** What the task requires **
Copy the passage about attacks in Nigeria word for word, between "The result was" and "of its attacks.", inclusive.

** Excerpted passage **

┌────────

Lipdo shared a 2026 Stefano Foundation report with the Caller documenting attacks since 2001.
While the report estimated that ISWAP and Boko Haram have been the largest contributors to Nigerian terrorism over the past 25 years, Lipdo agreed that today “the most lethal threat to Nigerian existence now are the Fulani.”
The Fulani are an ethnic group with more than 7.6 million people in Nigeria alone and another 11 million across West Africa and the Sahel, according to the Stefano Foundation report.
They include neighbors, farmers, imams, and even former presidents.
But after being introduced to Islam leading into the 17th century, some embraced a radical jihadist interpretation, and when the Fulani Caliphate was emboldened by the British in the 19th century, the predecessor of what is now known as FEM began to emerge.
The result was a group more radical and far deadlier than ISWAP and Boko Haram, with 11,000 Muslims killed either in the crossfire or for being deemed too moderate by Islamic radicals, according to the Observatory’s report.
The report also includes a map suggesting that government counterterrorism efforts are concentrated around, rather than in, the areas where the most Christians are being killed and where the FEM stages most of its attacks.

└────────

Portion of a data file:
┌────────

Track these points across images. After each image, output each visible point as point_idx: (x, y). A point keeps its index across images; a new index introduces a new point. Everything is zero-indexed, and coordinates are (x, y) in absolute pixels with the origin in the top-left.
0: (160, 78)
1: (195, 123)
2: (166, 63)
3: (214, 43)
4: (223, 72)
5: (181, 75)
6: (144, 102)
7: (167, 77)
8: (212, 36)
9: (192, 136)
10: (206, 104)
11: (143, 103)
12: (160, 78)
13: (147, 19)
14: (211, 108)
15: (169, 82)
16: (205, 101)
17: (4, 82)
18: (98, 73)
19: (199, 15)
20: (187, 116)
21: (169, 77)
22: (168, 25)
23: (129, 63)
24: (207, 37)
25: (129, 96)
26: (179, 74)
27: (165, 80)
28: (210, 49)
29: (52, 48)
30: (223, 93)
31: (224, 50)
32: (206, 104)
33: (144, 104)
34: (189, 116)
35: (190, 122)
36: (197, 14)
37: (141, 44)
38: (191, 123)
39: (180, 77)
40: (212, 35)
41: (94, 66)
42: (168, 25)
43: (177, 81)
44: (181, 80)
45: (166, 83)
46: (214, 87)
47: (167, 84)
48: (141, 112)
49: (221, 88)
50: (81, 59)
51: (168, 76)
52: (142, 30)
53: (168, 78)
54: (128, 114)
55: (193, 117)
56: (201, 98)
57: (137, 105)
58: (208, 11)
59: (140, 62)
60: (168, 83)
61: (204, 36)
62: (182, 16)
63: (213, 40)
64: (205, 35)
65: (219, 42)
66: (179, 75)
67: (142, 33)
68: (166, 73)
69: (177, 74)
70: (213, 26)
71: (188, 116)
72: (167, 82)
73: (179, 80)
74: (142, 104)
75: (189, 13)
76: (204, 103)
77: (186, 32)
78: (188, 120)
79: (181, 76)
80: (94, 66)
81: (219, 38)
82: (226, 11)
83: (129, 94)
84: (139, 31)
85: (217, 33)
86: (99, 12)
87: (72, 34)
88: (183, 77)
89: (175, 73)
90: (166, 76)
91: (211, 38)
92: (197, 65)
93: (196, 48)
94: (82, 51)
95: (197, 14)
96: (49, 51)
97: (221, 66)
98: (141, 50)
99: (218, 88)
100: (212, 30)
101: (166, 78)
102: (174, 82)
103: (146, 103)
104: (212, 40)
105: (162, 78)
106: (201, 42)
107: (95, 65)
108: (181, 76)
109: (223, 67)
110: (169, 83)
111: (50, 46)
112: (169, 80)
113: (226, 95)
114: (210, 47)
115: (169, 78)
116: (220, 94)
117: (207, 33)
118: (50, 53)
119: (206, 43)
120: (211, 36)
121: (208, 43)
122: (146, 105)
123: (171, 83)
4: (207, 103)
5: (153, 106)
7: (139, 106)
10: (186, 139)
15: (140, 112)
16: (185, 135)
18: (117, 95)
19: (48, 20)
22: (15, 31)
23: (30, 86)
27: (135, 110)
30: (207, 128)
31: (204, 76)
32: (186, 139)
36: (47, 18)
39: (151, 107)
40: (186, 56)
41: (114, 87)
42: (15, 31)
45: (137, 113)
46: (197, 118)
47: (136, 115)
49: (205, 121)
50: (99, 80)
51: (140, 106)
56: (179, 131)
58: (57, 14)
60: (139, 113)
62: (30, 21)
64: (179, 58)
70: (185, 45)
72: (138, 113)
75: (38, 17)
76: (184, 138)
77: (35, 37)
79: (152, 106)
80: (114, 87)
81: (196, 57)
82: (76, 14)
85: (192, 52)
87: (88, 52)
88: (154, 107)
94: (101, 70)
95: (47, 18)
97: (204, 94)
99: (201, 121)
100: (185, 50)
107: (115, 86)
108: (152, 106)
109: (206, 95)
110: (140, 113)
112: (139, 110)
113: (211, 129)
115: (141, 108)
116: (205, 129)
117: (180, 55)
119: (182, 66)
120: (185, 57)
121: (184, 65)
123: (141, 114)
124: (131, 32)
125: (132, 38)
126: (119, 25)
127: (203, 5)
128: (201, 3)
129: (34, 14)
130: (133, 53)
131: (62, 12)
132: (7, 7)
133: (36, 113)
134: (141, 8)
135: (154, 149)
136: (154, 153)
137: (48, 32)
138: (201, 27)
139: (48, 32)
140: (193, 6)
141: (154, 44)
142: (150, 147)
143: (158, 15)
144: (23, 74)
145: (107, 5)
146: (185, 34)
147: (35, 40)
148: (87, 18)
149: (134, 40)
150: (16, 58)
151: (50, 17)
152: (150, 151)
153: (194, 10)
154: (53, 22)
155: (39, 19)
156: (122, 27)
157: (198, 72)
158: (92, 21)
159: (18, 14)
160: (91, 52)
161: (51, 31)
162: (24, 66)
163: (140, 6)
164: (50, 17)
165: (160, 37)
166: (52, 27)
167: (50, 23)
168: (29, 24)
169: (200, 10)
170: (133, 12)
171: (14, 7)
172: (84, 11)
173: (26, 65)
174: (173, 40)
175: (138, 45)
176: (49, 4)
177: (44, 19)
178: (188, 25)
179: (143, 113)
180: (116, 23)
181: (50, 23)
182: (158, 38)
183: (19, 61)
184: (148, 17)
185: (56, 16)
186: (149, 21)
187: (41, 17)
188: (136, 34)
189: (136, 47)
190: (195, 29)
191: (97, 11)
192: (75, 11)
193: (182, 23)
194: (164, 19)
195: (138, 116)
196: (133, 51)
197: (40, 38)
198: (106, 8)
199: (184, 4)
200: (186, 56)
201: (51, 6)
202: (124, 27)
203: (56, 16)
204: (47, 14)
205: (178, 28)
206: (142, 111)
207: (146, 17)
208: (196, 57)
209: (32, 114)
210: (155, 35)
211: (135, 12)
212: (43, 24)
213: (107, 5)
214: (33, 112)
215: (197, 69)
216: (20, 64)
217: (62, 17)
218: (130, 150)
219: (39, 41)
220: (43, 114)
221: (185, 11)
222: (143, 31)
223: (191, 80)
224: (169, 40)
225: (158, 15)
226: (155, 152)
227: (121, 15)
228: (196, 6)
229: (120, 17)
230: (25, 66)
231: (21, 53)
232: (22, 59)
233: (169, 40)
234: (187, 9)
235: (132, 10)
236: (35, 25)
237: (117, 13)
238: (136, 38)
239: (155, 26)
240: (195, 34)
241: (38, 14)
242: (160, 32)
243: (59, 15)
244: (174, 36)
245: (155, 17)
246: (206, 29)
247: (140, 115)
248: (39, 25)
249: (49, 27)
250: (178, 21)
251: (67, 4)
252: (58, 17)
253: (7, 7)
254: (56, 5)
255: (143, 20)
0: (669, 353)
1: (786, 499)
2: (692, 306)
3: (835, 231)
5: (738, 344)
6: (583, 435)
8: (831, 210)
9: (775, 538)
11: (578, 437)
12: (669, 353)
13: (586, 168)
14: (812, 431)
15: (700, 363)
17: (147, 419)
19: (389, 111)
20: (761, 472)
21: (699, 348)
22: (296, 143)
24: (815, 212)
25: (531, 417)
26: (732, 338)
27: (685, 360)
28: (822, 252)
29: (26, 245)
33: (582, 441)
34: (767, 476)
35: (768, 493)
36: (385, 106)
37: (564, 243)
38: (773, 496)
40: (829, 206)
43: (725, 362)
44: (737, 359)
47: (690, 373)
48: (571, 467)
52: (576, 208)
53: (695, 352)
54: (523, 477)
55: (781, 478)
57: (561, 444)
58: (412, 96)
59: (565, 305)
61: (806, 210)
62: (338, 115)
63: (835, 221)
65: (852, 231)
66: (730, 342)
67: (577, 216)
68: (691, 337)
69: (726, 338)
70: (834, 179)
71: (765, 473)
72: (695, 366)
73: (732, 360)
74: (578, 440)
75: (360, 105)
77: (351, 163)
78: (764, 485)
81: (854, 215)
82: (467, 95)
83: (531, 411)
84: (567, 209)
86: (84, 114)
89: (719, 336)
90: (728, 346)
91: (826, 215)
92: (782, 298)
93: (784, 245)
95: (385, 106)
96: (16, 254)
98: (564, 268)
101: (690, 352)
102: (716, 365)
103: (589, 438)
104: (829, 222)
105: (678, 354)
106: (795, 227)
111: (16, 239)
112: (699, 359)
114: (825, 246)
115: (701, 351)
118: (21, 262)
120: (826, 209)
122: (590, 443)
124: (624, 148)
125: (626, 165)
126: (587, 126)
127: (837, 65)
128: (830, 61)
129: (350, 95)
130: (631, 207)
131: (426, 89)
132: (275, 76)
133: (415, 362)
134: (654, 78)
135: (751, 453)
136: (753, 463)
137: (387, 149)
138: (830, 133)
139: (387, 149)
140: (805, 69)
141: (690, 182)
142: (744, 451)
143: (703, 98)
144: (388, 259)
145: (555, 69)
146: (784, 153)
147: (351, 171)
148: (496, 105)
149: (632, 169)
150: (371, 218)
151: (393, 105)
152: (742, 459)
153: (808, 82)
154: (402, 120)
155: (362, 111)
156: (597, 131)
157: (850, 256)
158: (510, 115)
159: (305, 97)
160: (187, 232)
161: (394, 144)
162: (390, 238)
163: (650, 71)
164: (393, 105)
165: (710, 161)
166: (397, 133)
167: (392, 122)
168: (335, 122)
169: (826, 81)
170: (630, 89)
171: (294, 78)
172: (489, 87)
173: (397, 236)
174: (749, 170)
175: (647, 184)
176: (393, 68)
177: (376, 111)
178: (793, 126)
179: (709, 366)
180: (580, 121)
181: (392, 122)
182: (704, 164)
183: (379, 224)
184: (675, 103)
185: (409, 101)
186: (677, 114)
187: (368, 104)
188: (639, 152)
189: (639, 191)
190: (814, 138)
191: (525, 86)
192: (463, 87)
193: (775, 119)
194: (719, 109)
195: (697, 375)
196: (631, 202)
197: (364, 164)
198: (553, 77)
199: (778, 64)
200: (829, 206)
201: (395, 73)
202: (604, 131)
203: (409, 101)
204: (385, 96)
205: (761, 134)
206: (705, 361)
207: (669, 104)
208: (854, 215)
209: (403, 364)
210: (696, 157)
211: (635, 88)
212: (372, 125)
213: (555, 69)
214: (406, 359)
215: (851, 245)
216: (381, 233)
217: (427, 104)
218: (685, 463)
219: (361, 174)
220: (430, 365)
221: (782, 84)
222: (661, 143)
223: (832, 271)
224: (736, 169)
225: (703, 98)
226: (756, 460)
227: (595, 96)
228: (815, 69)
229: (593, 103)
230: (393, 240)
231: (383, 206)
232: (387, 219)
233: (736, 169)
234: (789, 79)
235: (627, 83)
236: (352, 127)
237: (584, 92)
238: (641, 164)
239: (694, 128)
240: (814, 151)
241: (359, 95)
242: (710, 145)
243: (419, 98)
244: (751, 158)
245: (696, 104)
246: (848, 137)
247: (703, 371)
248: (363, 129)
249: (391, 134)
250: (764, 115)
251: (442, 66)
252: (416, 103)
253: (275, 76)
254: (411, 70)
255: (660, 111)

└────────

** Written response **
The result was a group more radical and far deadlier than ISWAP and Boko Haram, with 11,000 Muslims killed either in the crossfire or for being deemed too moderate by Islamic radicals, according to the Observatory’s report.
The report also includes a map suggesting that government counterterrorism efforts are concentrated around, rather than in, the areas where the most Christians are being killed and where the FEM stages most of its attacks.